Transport properties

A new way to flip bits

11 Jul 2003 Isabelle Dumé

Physicists in Japan have shown that electric fields could be used to improve the performance of magnetic data storage devices. Hideo Ohno and colleagues at Tohoku University demonstrated that the magnetic field needed to reverse the magnetization in a storage bit can be reduced by applying an electric field. By making it easier to ‘flip’ the magnetization of a material, the new method could have applications in ultrahigh-density information storage devices (D Chiba et al. 2003 Sciencexpress 1086608).

In data storage, the reversal of magnetization is used to ‘write’ bits of information – strings of 1s and 0s – onto magnetic materials. The magnetization is usually reversed by applying a local magnetic field. To increase the amount of information stored in a device, it is necessary to use materials with increased magnetic energy densities. However, this means that higher magnetic fields are required to switch the magnetization.
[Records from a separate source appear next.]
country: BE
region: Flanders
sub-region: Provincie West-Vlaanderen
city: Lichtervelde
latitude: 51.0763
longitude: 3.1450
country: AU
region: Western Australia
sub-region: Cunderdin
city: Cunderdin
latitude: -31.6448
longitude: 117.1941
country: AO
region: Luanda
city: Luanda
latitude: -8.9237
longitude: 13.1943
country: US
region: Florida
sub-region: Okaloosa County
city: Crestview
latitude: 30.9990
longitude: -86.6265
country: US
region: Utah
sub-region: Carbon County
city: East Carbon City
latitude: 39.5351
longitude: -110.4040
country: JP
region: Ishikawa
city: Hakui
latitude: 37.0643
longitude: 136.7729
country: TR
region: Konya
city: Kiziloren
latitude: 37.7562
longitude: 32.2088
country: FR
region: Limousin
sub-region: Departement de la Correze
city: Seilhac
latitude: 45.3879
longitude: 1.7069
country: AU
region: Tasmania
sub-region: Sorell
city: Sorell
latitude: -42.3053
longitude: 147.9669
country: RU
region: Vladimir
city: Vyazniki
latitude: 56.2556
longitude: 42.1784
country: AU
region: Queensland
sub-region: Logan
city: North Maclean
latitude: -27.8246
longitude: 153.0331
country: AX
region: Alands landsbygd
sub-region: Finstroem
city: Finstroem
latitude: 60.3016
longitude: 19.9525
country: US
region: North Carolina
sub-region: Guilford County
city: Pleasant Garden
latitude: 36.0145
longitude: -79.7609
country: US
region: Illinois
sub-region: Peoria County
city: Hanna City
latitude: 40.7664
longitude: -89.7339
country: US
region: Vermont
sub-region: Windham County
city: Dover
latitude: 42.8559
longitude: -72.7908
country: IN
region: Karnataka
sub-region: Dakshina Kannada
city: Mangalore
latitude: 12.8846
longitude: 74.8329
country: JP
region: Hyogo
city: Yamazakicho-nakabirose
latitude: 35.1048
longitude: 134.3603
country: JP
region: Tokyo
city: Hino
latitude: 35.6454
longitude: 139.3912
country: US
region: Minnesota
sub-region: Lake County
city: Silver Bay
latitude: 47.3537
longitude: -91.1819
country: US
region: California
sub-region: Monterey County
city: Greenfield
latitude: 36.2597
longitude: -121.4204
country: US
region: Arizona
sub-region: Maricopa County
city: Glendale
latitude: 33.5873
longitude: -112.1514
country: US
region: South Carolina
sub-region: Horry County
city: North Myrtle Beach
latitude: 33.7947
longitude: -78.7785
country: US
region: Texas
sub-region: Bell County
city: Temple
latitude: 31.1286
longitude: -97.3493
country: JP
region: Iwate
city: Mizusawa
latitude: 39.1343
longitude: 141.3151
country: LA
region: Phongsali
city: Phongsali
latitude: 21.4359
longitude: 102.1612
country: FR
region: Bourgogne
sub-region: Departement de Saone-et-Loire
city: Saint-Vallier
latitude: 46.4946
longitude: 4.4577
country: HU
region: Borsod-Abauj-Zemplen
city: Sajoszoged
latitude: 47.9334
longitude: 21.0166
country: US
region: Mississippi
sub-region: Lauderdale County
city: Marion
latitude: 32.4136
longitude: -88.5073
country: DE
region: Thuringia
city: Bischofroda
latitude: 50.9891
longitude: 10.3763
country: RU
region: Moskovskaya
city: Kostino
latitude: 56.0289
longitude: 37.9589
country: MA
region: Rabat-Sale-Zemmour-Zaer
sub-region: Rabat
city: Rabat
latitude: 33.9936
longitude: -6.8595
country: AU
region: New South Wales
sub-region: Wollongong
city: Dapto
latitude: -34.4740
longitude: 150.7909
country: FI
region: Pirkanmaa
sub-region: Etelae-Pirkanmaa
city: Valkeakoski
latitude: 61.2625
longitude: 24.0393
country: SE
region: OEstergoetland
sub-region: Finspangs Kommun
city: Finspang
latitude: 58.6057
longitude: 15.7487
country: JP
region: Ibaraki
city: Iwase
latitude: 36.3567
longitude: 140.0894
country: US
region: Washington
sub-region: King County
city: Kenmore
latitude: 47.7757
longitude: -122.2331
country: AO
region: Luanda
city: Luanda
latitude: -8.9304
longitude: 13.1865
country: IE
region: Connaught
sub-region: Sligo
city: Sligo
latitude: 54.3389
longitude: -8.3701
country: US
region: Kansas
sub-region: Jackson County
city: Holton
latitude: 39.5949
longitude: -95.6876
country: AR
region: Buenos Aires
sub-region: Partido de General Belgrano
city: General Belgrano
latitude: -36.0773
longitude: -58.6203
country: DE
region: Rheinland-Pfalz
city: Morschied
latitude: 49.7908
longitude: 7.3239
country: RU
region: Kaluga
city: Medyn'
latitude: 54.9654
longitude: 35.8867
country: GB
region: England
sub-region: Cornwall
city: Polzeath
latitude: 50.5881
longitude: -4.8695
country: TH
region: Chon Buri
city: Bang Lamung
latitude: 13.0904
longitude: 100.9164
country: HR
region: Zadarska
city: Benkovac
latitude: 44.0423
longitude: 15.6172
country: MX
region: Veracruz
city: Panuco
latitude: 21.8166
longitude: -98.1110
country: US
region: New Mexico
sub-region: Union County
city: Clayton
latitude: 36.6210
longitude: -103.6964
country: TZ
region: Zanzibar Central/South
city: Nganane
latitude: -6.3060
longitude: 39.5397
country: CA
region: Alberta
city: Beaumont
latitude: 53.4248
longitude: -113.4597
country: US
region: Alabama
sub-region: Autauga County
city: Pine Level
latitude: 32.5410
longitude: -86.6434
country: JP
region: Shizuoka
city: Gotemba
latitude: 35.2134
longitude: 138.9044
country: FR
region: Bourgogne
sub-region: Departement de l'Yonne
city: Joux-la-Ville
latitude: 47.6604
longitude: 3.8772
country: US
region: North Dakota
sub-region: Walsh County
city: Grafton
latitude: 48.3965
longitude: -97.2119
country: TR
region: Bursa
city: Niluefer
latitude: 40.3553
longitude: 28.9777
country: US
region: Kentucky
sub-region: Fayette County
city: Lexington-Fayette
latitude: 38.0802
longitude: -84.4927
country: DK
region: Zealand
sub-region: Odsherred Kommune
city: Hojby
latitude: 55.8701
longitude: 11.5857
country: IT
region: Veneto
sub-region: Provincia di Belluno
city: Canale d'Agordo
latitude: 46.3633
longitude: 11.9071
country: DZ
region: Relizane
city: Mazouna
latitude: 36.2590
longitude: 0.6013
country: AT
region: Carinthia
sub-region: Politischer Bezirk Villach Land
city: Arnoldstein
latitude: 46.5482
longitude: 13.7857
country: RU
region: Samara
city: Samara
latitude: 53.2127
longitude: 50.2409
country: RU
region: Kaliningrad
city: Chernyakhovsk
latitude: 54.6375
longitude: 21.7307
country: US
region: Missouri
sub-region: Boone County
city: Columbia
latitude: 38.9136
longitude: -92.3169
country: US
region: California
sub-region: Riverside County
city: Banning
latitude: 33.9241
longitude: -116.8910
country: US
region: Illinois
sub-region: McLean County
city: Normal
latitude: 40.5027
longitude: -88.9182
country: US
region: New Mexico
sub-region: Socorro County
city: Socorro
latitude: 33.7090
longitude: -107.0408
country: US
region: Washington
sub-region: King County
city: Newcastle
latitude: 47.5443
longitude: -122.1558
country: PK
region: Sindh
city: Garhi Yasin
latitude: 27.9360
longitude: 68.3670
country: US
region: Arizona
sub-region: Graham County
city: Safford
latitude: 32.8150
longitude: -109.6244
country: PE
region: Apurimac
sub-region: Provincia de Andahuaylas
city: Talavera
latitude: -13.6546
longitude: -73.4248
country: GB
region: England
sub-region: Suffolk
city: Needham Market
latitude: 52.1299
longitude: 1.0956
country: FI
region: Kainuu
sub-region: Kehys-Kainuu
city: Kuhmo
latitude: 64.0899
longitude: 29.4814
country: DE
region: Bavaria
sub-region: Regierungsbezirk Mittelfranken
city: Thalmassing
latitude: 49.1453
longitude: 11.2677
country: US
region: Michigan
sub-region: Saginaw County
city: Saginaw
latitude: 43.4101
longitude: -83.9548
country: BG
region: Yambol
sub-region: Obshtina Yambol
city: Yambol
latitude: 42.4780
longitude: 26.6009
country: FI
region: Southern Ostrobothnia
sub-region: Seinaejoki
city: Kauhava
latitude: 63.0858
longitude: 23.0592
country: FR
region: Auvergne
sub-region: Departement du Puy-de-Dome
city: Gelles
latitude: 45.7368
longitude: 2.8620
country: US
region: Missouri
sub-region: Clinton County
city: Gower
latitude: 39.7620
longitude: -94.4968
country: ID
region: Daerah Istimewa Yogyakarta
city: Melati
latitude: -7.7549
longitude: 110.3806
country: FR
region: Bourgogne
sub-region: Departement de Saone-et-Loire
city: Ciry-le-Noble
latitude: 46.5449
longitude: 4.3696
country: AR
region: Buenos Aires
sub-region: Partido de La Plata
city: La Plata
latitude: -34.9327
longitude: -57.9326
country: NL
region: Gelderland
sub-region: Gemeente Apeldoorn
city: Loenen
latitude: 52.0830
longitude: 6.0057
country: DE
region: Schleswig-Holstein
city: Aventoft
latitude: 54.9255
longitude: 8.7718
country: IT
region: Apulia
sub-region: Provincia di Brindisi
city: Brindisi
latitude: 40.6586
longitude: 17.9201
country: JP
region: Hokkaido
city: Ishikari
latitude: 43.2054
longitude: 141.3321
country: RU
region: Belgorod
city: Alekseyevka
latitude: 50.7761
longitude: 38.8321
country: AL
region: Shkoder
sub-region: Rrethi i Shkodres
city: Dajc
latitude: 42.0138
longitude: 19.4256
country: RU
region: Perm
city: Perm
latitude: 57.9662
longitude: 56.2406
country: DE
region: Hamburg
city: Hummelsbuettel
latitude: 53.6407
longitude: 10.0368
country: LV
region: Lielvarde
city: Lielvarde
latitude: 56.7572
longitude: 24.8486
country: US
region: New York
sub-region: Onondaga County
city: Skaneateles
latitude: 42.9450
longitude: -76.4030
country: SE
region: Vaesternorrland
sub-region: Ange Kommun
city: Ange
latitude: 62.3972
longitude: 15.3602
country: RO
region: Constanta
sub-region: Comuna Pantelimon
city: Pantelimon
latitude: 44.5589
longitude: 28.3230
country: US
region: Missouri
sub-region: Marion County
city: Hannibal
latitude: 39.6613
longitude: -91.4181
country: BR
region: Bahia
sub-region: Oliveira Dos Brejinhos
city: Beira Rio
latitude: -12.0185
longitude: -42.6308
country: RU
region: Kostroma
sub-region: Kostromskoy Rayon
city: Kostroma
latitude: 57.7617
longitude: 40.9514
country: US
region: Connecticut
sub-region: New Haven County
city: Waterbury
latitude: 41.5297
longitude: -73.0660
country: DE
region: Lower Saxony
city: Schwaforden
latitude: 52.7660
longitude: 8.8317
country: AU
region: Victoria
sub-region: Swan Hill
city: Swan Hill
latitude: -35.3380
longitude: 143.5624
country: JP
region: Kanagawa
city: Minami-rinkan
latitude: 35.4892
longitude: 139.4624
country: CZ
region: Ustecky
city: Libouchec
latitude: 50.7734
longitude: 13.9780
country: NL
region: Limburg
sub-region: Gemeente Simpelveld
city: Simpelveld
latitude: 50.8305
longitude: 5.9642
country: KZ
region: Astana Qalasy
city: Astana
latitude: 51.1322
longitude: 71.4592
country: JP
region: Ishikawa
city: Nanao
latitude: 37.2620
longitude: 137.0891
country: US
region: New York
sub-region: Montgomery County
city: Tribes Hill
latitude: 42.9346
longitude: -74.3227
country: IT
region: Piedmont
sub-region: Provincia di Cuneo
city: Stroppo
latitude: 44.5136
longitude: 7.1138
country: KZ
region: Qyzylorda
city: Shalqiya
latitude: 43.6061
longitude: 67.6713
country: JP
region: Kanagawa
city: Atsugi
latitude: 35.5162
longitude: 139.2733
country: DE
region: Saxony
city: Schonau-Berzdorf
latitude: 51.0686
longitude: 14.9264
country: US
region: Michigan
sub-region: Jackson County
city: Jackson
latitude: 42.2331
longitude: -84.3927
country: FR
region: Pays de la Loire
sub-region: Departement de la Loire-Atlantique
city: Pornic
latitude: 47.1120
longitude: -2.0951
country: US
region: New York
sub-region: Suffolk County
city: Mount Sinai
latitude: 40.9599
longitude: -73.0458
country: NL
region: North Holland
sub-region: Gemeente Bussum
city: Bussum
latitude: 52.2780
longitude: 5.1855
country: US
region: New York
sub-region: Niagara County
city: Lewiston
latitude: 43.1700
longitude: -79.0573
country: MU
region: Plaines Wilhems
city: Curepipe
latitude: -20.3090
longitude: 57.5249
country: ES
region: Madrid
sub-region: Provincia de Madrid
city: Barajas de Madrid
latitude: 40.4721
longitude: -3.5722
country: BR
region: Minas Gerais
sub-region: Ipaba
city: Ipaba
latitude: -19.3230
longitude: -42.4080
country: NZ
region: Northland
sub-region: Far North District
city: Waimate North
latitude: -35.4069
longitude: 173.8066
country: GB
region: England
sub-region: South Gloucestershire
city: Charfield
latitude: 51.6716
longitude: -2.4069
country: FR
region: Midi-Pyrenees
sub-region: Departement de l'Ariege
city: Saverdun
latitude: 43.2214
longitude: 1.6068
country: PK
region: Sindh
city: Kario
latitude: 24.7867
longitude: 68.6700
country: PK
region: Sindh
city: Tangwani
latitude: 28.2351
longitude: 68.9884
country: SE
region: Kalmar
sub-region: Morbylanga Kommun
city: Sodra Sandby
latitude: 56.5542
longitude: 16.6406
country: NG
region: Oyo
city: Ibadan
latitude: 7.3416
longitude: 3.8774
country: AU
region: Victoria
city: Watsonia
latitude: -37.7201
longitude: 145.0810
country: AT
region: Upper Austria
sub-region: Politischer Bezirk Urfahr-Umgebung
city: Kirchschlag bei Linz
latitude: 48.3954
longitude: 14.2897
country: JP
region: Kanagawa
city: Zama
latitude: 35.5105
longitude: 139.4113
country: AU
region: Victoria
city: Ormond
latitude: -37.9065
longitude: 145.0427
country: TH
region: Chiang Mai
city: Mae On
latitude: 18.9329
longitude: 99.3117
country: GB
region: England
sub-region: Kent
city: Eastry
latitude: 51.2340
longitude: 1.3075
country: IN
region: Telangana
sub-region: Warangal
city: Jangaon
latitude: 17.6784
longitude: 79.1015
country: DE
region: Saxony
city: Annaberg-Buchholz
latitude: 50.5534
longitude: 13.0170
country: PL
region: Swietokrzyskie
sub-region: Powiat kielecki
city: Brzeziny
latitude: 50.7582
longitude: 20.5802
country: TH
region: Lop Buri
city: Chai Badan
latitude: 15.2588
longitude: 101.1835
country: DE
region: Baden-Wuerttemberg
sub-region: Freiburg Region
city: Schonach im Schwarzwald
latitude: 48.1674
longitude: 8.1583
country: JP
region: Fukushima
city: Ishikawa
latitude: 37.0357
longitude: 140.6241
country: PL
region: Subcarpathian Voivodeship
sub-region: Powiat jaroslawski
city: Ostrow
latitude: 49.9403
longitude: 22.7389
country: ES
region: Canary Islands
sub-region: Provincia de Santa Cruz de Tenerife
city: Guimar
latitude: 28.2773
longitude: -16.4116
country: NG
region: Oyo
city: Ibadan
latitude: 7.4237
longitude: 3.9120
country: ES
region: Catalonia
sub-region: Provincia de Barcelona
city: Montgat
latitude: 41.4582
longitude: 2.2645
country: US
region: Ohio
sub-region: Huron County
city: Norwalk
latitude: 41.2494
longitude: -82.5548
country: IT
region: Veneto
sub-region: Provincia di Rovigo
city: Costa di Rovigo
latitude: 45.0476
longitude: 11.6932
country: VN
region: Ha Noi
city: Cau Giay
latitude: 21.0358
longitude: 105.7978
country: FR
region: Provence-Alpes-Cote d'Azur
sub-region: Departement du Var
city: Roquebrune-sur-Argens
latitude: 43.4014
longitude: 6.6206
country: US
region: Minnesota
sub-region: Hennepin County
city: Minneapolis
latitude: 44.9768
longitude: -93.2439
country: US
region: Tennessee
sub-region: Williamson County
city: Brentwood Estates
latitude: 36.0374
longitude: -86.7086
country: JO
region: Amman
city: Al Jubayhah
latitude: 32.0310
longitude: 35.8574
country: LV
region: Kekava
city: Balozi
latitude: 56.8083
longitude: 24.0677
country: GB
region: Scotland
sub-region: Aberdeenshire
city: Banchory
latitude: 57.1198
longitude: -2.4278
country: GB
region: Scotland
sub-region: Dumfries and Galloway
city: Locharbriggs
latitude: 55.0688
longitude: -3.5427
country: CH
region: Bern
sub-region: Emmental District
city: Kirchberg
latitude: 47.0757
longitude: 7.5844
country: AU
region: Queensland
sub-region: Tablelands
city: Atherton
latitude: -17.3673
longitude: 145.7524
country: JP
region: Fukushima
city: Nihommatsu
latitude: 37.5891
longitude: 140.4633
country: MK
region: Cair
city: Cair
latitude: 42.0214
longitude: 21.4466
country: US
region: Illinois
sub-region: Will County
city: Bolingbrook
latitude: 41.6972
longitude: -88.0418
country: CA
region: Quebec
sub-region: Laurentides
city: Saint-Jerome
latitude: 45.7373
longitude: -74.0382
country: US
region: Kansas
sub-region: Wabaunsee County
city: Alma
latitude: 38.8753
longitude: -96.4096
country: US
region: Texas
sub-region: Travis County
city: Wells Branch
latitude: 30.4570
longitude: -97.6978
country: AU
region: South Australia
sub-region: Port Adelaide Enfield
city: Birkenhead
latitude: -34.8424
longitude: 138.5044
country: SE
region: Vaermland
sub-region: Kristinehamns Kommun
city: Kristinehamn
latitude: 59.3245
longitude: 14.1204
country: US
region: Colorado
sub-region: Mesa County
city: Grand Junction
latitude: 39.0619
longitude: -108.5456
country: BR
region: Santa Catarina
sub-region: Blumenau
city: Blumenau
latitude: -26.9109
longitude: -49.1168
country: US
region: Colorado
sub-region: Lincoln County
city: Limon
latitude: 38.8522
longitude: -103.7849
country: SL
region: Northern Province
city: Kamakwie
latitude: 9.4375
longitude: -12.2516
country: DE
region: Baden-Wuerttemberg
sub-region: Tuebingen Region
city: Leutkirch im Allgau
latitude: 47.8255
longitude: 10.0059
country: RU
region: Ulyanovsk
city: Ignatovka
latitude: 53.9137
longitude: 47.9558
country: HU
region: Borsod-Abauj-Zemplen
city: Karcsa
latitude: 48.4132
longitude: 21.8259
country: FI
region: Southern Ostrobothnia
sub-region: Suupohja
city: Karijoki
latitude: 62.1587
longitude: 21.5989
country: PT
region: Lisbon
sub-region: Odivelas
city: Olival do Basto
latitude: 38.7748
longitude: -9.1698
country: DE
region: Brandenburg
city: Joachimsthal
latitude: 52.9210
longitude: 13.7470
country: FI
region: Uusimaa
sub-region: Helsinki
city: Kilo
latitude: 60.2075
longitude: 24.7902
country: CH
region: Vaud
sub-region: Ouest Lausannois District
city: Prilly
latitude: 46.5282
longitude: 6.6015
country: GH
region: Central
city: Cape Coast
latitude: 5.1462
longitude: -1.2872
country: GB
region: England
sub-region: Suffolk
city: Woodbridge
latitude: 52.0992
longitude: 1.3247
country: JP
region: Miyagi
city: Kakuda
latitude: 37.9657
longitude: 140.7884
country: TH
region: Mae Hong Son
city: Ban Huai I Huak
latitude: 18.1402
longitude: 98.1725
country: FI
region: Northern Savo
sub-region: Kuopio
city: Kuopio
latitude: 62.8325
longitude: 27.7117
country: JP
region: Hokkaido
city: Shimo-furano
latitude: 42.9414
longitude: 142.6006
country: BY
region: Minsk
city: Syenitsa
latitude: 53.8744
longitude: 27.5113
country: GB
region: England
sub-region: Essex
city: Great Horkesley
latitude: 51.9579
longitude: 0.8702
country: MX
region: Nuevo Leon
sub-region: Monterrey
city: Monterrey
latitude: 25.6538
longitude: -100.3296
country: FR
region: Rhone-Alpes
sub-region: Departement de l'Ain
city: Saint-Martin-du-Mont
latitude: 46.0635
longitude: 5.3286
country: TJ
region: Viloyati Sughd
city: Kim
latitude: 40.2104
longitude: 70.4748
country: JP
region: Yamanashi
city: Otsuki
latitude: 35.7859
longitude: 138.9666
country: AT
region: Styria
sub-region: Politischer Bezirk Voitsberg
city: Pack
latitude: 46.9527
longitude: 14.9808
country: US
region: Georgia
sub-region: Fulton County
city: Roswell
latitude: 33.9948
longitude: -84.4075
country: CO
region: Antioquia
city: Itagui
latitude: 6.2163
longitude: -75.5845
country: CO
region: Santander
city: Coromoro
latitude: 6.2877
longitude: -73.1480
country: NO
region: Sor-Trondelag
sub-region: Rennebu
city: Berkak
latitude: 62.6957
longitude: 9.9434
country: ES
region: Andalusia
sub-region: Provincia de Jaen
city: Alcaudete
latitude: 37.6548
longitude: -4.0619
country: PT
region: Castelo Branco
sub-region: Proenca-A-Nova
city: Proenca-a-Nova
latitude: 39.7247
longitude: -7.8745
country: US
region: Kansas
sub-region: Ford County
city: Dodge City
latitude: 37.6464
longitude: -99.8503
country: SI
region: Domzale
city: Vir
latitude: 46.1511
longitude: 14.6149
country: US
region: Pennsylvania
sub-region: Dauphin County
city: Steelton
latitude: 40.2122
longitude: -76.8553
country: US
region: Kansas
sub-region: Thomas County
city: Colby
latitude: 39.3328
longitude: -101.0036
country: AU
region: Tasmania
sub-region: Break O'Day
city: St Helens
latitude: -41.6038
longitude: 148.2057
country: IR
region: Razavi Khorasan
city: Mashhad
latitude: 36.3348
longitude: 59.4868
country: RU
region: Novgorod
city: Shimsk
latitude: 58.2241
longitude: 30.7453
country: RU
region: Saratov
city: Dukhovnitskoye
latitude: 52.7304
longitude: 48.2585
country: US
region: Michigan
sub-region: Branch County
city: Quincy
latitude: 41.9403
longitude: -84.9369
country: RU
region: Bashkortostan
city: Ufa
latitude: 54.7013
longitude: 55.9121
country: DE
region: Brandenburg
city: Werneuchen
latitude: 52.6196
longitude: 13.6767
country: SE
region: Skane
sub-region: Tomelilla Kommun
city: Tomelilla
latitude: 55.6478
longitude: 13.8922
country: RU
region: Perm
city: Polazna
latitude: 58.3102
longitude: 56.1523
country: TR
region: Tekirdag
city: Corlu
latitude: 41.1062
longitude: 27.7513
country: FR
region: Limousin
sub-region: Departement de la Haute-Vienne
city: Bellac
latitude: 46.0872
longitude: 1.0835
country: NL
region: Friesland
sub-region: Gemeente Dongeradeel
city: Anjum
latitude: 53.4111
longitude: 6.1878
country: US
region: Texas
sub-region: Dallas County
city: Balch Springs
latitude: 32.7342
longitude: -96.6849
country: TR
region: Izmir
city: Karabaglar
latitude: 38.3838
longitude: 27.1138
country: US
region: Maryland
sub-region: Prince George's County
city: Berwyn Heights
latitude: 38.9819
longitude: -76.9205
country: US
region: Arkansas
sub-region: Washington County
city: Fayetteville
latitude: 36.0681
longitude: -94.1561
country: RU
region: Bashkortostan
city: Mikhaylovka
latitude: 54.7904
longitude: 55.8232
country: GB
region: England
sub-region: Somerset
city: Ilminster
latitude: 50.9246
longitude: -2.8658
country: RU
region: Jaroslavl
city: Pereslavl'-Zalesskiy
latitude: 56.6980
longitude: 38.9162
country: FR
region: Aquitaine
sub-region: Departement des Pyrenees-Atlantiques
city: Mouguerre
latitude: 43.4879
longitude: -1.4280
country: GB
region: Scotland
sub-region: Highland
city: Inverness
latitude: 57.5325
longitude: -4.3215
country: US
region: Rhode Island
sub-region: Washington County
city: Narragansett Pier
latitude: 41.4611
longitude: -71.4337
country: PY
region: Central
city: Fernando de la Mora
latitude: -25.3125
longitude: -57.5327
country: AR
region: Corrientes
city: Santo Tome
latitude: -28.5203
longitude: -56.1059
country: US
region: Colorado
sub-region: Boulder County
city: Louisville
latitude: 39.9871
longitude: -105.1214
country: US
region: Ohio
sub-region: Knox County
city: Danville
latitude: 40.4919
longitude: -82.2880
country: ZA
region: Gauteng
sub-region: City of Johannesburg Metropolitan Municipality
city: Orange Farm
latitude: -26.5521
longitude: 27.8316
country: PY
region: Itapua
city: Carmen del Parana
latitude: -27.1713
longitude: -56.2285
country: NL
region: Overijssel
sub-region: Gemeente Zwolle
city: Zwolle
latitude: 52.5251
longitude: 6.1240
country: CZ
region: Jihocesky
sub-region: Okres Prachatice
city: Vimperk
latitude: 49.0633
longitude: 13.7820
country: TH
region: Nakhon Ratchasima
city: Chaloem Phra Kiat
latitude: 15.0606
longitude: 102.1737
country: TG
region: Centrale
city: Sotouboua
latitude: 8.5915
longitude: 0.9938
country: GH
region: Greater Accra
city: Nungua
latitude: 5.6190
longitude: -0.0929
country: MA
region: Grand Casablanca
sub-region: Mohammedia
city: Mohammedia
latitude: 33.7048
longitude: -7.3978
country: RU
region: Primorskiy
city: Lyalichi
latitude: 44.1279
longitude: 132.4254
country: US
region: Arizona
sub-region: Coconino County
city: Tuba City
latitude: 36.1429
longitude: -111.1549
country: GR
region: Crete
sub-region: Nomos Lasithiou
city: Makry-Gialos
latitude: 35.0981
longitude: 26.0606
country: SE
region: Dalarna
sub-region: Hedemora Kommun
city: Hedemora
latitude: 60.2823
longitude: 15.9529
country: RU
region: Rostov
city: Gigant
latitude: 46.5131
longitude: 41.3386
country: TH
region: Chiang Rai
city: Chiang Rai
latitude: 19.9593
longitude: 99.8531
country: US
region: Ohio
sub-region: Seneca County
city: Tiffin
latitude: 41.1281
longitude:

Such high fields are difficult to generate and researchers are looking for other ways to reverse the magnetization.

The Tohoku team applied an electric field of 1.5 megavolts per centimetre to a ferromagnetic semiconductor sample, and found that they could reverse the magnetization at a coercive field that was 5 times lower than when no external voltage was applied. The coercive field is the magnetic field that needs to be applied to a material to reduce its magnetization to zero. The sample was made of indium arsenide – a semiconductor – that had been doped with manganese, which is ferromagnetic.

Ohno says that the technique is a ‘demonstration of principle’ because it has only been made to work at temperatures of 30 kelvin so far. The researchers now hope to demonstrate the technique at room temperature so that it can be used in applications.